'''
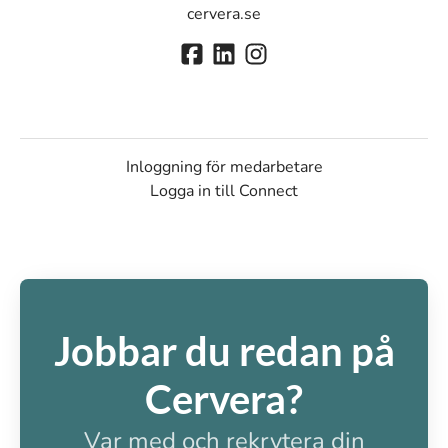
cervera.se
Inloggning för medarbetare
Logga in till Connect
Jobbar du redan på
Cervera?
Var med och rekrytera din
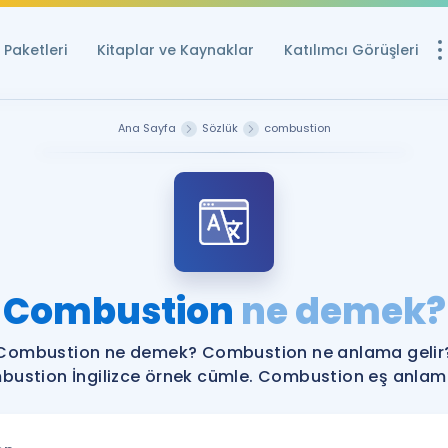
Paketleri
Kitaplar ve Kaynaklar
Katılımcı Görüşleri
Ücretsiz Kayna
Ana Sayfa
Sözlük
combustion
YDS ve YÖKDİL içi
Sözlük
İngilizce Sınavları
Puan Hesapla
Combustion
ne demek?
YDS ve YÖKDİL P
Remz
Rehberlik Aracı
Combustion ne demek? Combustion ne anlama gelir
YDS ve YÖKDİL'e H
ustion İngilizce örnek cümle. Combustion eş anlamlı
ÖSYM Sınav Ta
Tüm ÖSYM Sınavl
'''
§ Exercise details:
Exactly as written above, print every line of the data but not its pictures.

§ Final answer:
cervera.se
Inloggning för medarbetare
Logga in till Connect
Jobbar du redan på
Cervera?
Var med och rekrytera din
Paketleri
Kitaplar ve Kaynaklar
Katılımcı Görüşleri
Ücretsiz Kayna
Ana Sayfa
Sözlük
combustion
YDS ve YÖKDİL içi
Sözlük
İngilizce Sınavları
Puan Hesapla
Combustion
ne demek?
YDS ve YÖKDİL P
Remz
Rehberlik Aracı
Combustion ne demek? Combustion ne anlama gelir
YDS ve YÖKDİL'e H
ustion İngilizce örnek cümle. Combustion eş anlamlı
ÖSYM Sınav Ta
Tüm ÖSYM Sınavl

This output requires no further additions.